I’m in a mixed race family, and we spent a lot of time playing with ChatGPT’s AAVE abilities which have, I think sadly, been completely nerfed over the releases. Chat seems to have no sense of shame when it says speaking like one of my kids is harmful; I imagine the well intentioned OpenAI folks were sort of thinking the opposite when they cut it out. It seems to have a list of “okay” and “bad” idiolects baked in - for instance, it will give you a thick Irish accent, a Boston accent, a NY/Bronx accent, but no Asian/SE Asian accents.
I like the idea of an idiolect-manager, something that could help me move my speech more or less toward a given idiolect. Similarly England is a rich minefield of idiolects, from scouse to highly posh.
I’m guessing you guys are aimed at the call center market based on your demo, but there could be a lot more applications! Voice coaches in Hollywood (the good ones) charge hundreds of dollar per hour, so there’s a valuable if small market out there for much of this. Thanks for the demo and write up. Very cool.
We're back to "AI safety actually means brand safety": inept pushback against being made into an automated racism factory with their name on it.

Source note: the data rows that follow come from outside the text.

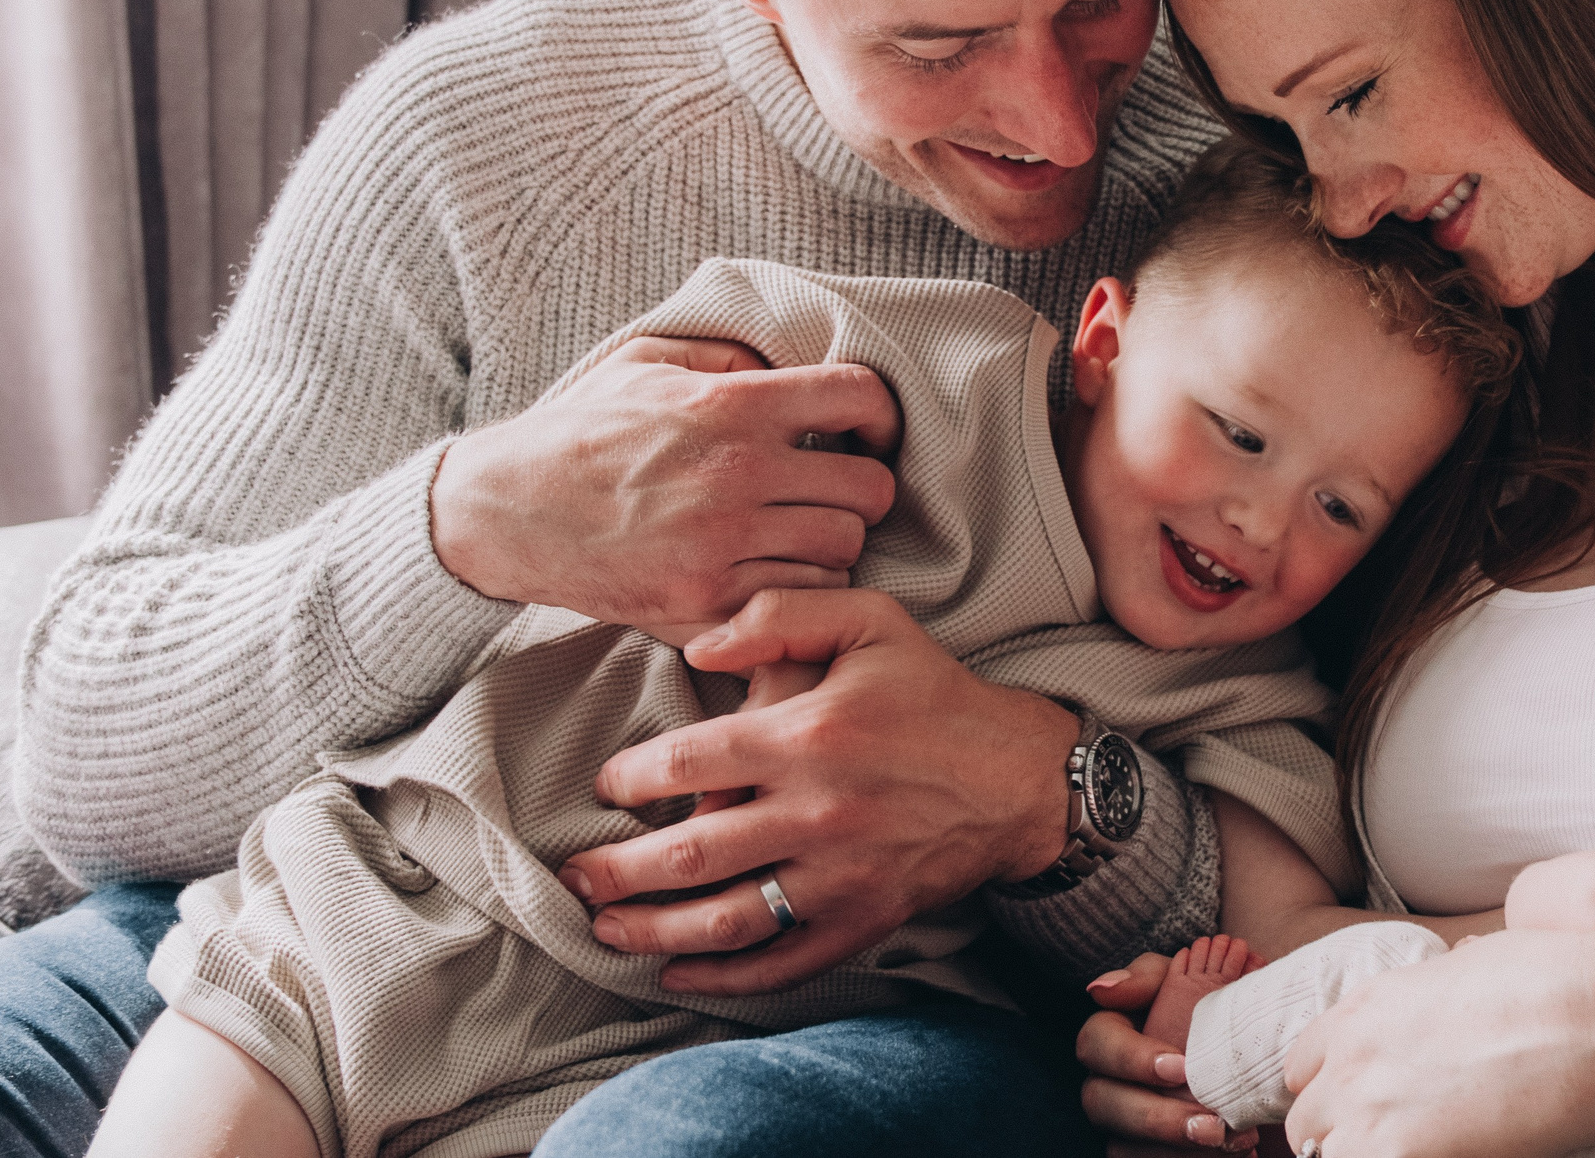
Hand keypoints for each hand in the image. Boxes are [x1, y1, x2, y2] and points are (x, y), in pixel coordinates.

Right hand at [429, 336, 897, 624]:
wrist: (503, 513)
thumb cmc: (578, 431)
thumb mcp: (646, 362)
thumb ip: (729, 356)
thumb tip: (792, 367)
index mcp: (731, 407)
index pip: (860, 397)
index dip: (880, 414)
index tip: (869, 429)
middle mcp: (737, 475)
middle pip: (869, 489)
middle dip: (862, 488)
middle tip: (835, 490)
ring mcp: (724, 546)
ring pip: (843, 551)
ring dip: (832, 542)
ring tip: (800, 532)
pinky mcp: (704, 603)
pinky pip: (798, 600)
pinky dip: (797, 589)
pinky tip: (772, 570)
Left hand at [556, 588, 1078, 994]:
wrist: (1020, 777)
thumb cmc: (937, 694)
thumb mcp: (871, 621)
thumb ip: (782, 615)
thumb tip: (702, 647)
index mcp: (808, 736)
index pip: (686, 764)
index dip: (630, 778)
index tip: (608, 784)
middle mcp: (816, 812)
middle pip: (687, 857)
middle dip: (616, 872)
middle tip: (574, 875)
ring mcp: (839, 875)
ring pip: (724, 920)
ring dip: (652, 932)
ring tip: (606, 930)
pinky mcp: (863, 920)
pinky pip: (782, 963)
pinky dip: (724, 979)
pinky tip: (680, 973)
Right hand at [1078, 954, 1256, 1154]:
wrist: (1244, 1046)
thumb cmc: (1206, 1006)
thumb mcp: (1182, 980)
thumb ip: (1146, 978)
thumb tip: (1101, 989)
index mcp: (1108, 1035)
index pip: (1096, 1043)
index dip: (1131, 1058)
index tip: (1181, 1068)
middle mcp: (1106, 1083)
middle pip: (1103, 1104)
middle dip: (1157, 1119)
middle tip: (1212, 1125)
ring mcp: (1122, 1126)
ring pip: (1123, 1149)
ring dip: (1178, 1152)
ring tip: (1233, 1144)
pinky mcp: (1146, 1152)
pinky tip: (1236, 1156)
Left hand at [1282, 931, 1594, 1157]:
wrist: (1584, 1025)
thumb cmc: (1548, 985)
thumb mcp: (1472, 965)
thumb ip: (1437, 988)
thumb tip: (1456, 973)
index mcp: (1364, 1010)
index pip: (1301, 1066)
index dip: (1330, 1087)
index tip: (1359, 1102)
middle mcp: (1353, 1062)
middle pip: (1305, 1123)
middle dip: (1338, 1133)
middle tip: (1387, 1138)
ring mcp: (1368, 1116)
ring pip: (1326, 1156)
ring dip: (1359, 1155)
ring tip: (1413, 1149)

That said, I found the recording of Victor's speech after practicing with the recording of his own unaccented voice to be far less intelligible than his original recording.
Looking forward to seeing the developments in this particular application.
Interesting to note that we're also developing a separate measure of intelligibility that will give a separate sense of how intelligible versus accented something is.
I’ve been using it for a few months, and I can confirm it’s working.